Leïmy se sentait reposée, ce qui était fort rare après l'une de ses insupportables crises.
Malgré ses sourires plus que fréquents et ses paroles enjouées adressées à tous, Léano continuait à éviter consciencieusement le regard acier de Leïmy ce qui, bien sûr, n'échappait pas à cette dernière.
Elle préférait nettement le comportement de Negg. Il affichait clairement son inquiétude pour sa compagne malgré ses efforts pour paraître neutre. Leïmy ne pouvait lui en vouloir.
Elle-même pressentait que chaque crise la rapprochait inévitablement de la mort. C'était comme une intuition viscérale et il ne pouvait rien faire pour y remédier, seulement espérer que le prochain malaise ne serait pas proche du dernier en date. Leïmy comprenait donc parfaitement ce que ressentait Negg. Après tout, c'était elle qui allait en mourir mais pourquoi en parler ? Cela n'aurait rien changé.
Ils furent prêts en moins d'un quart d'heure.
Les arants avançaient d'un bon pas mais Leïmy n'aurait pas vu la différence si ils avaient avancé lentement. Le paysage était d'une telle monotonie.
Le sable succédait au sable, les dunes succédaient aux dunes, le désert succédait au désert. Pas la moindre trace d'une ville. D'ailleurs, dans cet océan sableux, elle l'aurait immédiatement repérée or, elle ne voyait rien d'autre que cet amas immense d'un doré lui rappelant désagréablement la couleur que prenaient ses iris lorsqu'elle usait de ses pouvoirs. Pas une seule construction.
Avec un soupir, Leïmy se laissa tomber contre l'épaule de Negg. Le rouquin leva un sourcil, surpris. Normalement, la jeune fille ne se permettait que rarement ce genre de gestes affectueux en public mais elle les multipliait ces derniers temps. Il ne s'en plaignait pas mais craignait que cela ne dissimule quelque chose à moins qu'elle n'apprenne simplement à se moquer de l'impression qu'elle donnait.
L'ennui et l'uniformité de l'environnement les firent somnoler durant des heures. Léano avait sourit en voyant les Welkonniens sommeiller paisiblement. Lui était depuis longtemps habitué à ces longues marches et il s'amusait beaucoup de cette réaction. Pour ces "invités" tout se ressemblait dans une non-différence totale mais, pour lui, c'était dissemblable et même facilement identifiable.
Il reconnut donc sans peine l'imposante dune se dressant en face de la caravane. Il freina ses arants en tirant sur leur rênes suffisamment brusquement pour arracher les trois Welkonniens à leur somnolence. Dévlin se rattrapa à l'épaule de Leïmy pour ne pas s'écraser au sol.

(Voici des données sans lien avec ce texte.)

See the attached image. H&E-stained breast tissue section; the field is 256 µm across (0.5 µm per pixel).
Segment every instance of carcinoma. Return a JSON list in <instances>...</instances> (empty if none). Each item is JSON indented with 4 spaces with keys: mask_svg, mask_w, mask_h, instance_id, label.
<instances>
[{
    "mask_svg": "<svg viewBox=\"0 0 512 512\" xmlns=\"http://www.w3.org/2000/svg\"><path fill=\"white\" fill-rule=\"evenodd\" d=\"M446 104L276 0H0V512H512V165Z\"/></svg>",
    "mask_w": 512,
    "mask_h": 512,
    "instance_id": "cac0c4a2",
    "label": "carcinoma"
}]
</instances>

« Que se passe t-il ? Grogna Leïmy, mécontente d'avoir été réveillée aussi violemment.
- Nous arrivons et la vue en vaut le coup. J'ai pensé qu'il serait dommage que vous la ratiez.

Leïmy et Negg regardèrent autour d'eux sans rien remarquer d'autre que le désert, interminable. Leïmy saisit Léano par la manche de son long manteau sans se soucier de Dévlin assis entre eux.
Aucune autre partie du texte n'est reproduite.